Given the strength of Pakistani concerns about Afghanistan, however, there may be no amount of pressure capable of forcing the Pakistani Army into going after the Afghan Taliban. If anything, U.S. pressure to date has only served to fan the flames of anti-Americanism both among ordinary Pakistanis and within the army. The danger is that, by continuing to ratchet up the pressure, Washington may provoke a final break with the Pakistanis. This would not only jeopardize the U.S. ability to supply its forces in Afghanistan, which rely heavily on land routes through Pakistani territory, but could lead both sides down the slippery slope to a shooting war. The Pakistani Army is already engaged in a protracted, bloody struggle against hostile Pakistani Taliban forces in the tribal areas and is widely regarded as the only force in the country capable of preventing a jihadist takeover of the government. While the current situation is certainly a mess—and U.S. frustrations are understandable—things could very easily get a whole lot worse.
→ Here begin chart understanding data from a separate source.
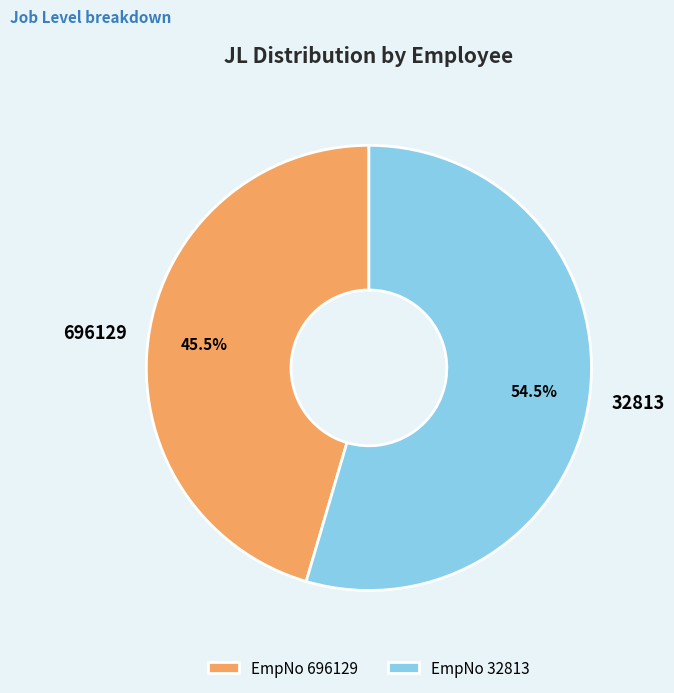

Which category has the smallest portion of the pie?

696129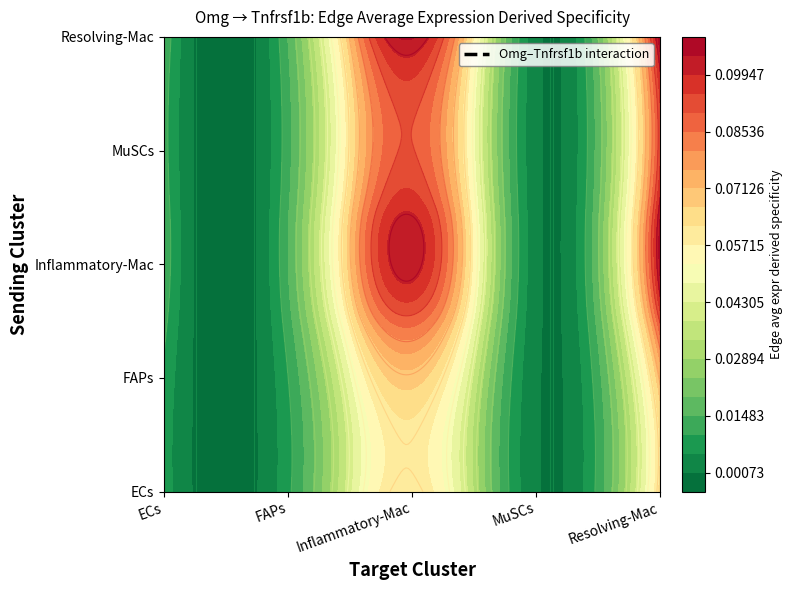

Reading left to right, list all the values displayed in this chart.

ECs: 0=0.0	1=0.0	2=0.1	3=0.0	4=0.1
FAPs: 0=0.0	1=0.0	2=0.1	3=0.0	4=0.1
Inflammatory-Mac: 0=0.0	1=0.0	2=0.1	3=0.0	4=0.1
MuSCs: 0=0.0	1=0.0	2=0.1	3=0.0	4=0.1
Resolving-Mac: 0=0.0	1=0.0	2=0.1	3=0.0	4=0.1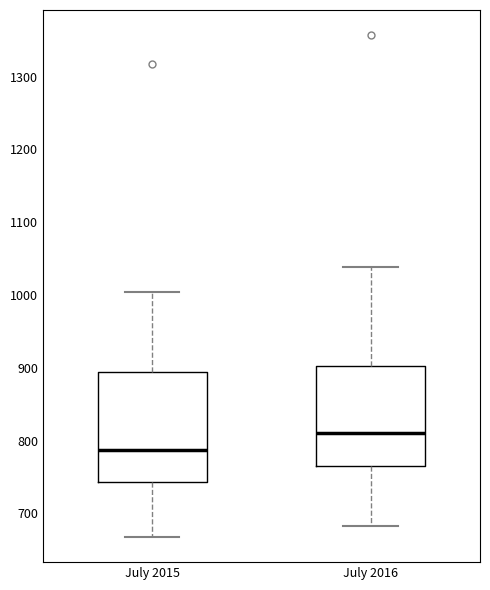

Comparing the boxes themselves (not the whiskers), which one is the tallest?

July 2015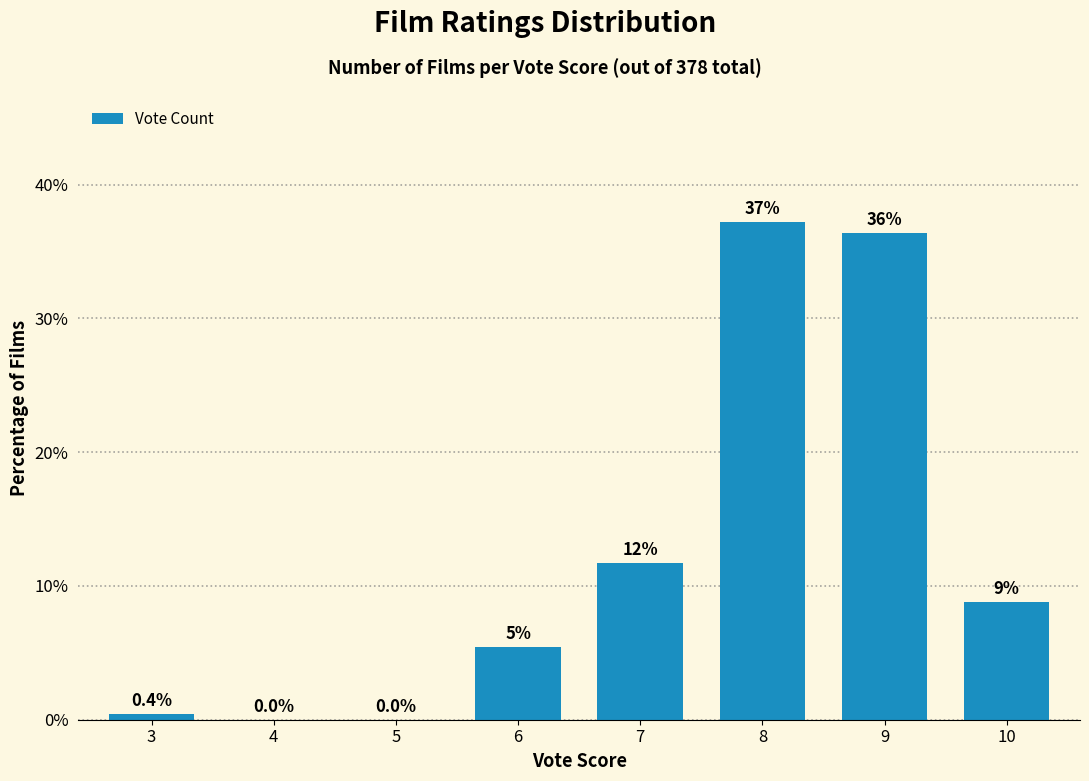

Where is the data nearest to the value 18?

7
The article presents a dispassionate and an excellent analysis and should be able to expose all those who thought they would be able to tarnish the image of ISI and drive a wedge between Pakistan’s security establishment and its people in a time when Pakistan is at war with foreign-funded insurgency. Such criticism, by those perceived to be anti-Pakistan, raises the image of ISI and the military in the eyes of its people.